IV B. Possible Mechanisms of Action of Chromium Possible mechanisms of Cr in the control of blood glucose are due to the improvements of receptor and post receptor actions (Davis et al 1997, Cefalu et al 999).
1. Supplemental Cr leads to increased insulin binding to cells due to increased insulin receptor number.
2. Improved glucose utilization (peripheral) and sensitivity of beta-cell (central) have also been demonstrated. Chromium activates IRTK (Insulin Receptor
Tyrosine Kinase) 8-fold in the presence of insulin but does not in the absence of insulin.
3. Chromium inhibits phospho tyrosine phosphatase-1 (PTP-1) (in rat: homolog of a PTP-IB) that inactivates the insulin receptor (IR).
Conclusions: Increased affinity to insulin receptor (IR), increased IR-number, activation of IRTK, and the inhibition of PTP-1, all of these lead to the increased insulin sensitivity. The Reference Dose established by the US Enviromental Protection Agency for Cr is 350-times the upper limit of the Estimated Safe and Adequate Daily Dietary Intake (ESADDI) of 3.85 mmol (200 ug/day). The Reference Dose (R/D) is defined as „an estimate of a daily exposure to the human population, including sensitive subgroups, that is likely to be without an appreciable risk of deleterious effect over a lifetime”. Anderson et al (1997) demonstrated no evidence of toxicity or toxic effects in any of the human studies involving chromium supplementation.

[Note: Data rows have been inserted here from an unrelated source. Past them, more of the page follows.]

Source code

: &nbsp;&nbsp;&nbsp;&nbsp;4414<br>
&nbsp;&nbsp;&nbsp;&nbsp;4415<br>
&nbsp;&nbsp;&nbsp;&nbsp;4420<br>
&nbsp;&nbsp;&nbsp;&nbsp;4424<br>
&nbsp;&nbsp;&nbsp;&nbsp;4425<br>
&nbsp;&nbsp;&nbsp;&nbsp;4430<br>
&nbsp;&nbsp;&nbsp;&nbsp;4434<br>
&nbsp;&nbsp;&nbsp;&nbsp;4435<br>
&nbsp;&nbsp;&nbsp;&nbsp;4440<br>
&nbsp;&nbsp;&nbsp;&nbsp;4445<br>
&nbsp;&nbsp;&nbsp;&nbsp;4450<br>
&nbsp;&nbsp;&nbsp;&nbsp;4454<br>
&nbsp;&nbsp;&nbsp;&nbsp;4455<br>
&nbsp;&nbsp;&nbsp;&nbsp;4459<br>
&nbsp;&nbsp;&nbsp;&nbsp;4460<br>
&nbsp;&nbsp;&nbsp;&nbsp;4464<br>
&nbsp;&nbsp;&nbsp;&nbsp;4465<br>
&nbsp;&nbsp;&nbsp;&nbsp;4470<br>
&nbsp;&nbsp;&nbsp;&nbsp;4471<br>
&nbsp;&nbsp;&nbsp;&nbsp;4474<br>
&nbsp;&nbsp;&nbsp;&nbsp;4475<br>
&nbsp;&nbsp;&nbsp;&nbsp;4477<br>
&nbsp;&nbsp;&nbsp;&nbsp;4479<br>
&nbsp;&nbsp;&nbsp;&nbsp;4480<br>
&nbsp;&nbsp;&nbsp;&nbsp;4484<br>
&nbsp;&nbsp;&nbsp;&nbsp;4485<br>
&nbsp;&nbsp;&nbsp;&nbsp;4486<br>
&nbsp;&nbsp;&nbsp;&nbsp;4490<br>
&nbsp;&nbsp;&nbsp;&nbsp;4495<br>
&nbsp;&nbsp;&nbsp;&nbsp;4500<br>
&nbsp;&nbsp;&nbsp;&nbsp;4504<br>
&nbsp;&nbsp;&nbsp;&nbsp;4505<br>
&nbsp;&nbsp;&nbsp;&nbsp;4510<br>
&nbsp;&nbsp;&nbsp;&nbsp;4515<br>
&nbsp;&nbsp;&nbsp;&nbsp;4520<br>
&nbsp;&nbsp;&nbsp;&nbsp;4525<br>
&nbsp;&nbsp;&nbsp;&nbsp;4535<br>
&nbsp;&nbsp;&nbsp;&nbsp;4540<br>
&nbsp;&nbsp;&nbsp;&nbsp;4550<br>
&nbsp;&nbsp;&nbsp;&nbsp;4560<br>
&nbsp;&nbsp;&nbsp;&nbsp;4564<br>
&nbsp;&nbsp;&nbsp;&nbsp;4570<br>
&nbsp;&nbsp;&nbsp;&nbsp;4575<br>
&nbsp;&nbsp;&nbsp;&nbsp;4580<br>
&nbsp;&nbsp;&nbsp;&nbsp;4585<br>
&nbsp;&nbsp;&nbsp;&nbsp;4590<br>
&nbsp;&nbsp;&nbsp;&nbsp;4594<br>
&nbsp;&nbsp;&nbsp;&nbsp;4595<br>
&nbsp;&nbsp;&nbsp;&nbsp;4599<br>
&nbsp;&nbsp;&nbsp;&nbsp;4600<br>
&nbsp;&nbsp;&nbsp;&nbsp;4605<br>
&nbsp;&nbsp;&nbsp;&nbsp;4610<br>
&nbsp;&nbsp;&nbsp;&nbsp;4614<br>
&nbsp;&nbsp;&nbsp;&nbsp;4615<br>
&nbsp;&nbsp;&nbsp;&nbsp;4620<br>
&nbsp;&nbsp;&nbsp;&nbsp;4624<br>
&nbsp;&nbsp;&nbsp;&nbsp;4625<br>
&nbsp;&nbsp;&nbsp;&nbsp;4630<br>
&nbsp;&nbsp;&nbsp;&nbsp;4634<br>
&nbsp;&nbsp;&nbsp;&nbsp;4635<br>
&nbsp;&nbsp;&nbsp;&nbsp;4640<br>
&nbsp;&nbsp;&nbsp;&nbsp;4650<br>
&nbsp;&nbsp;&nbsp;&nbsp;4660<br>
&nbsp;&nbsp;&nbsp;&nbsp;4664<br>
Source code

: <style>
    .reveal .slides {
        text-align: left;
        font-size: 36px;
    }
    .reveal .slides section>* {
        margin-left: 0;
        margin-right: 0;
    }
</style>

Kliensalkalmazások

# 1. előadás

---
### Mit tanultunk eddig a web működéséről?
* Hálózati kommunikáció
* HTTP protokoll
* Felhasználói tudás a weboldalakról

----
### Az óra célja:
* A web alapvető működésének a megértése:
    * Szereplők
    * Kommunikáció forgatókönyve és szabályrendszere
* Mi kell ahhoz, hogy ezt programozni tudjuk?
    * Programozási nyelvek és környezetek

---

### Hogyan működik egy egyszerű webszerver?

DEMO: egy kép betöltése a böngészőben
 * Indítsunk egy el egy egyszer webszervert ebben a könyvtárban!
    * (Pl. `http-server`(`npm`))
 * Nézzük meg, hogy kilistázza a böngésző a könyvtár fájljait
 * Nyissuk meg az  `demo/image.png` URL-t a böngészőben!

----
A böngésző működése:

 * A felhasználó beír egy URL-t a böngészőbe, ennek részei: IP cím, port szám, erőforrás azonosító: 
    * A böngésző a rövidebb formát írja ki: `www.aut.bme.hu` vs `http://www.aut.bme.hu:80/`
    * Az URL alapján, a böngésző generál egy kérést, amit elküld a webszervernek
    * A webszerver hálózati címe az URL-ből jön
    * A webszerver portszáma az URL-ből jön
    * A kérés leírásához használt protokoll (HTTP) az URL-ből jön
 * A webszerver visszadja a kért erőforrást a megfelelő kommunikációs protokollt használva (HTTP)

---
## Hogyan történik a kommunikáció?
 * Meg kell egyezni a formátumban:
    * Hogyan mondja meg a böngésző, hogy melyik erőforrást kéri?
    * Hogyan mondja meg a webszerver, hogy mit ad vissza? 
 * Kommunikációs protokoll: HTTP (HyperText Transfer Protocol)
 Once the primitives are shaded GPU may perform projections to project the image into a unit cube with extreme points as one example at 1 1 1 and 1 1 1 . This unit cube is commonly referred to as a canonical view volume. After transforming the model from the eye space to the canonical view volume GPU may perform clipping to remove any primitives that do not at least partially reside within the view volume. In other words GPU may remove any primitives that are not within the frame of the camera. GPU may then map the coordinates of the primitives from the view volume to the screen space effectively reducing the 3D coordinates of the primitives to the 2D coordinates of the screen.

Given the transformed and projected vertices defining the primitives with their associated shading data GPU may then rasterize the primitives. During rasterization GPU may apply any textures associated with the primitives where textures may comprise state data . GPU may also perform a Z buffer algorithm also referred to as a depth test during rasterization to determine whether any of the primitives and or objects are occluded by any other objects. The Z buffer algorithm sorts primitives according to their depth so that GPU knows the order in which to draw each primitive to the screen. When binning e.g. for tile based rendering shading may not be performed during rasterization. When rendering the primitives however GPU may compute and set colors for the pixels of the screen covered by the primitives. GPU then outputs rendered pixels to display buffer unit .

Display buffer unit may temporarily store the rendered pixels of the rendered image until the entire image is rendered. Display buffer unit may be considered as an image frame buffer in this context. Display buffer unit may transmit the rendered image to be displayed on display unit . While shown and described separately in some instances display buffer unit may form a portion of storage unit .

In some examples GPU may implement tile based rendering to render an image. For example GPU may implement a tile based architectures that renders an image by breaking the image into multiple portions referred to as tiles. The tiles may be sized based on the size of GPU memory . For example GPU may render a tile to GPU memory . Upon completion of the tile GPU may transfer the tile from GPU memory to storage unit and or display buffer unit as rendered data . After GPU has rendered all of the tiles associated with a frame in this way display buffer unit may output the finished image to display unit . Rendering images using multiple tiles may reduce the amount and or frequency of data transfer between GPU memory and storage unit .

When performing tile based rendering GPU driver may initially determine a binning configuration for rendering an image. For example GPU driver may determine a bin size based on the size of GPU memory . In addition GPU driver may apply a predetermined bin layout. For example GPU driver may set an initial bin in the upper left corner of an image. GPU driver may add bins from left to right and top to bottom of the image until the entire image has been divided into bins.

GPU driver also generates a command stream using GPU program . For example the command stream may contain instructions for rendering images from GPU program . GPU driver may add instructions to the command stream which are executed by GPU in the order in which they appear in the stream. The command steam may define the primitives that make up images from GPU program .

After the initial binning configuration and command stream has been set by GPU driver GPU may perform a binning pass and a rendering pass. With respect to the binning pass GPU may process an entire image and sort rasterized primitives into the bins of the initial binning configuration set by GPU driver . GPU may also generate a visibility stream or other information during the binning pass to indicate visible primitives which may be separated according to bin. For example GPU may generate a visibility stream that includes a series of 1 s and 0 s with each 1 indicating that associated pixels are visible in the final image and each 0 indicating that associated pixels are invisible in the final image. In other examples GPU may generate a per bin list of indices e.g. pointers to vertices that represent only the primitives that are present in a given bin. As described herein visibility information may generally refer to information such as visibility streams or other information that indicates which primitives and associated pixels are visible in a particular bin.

V. Therapeutic Values of Cinula® On the basis of the above short description, the FDC Cinula® capsule which contains 250mg Cinnulin PF (the real water soluble doubly linked polyphenolic type-A polymers = PTAP), 300mg ALA, and100mcq Vit. B12 is the rationale and appropriate composition for patients with obesity, the MetS, pre diabetes, and T2DM. The Cinula® can be administered before meal in a dose of 1-3 capsules / tablets per day. The 6 (six) properties previously mentioned plus its effects to delay GER, Cinula® can lead to a lower postprandial blood glucose level (in addition to decreased FBG).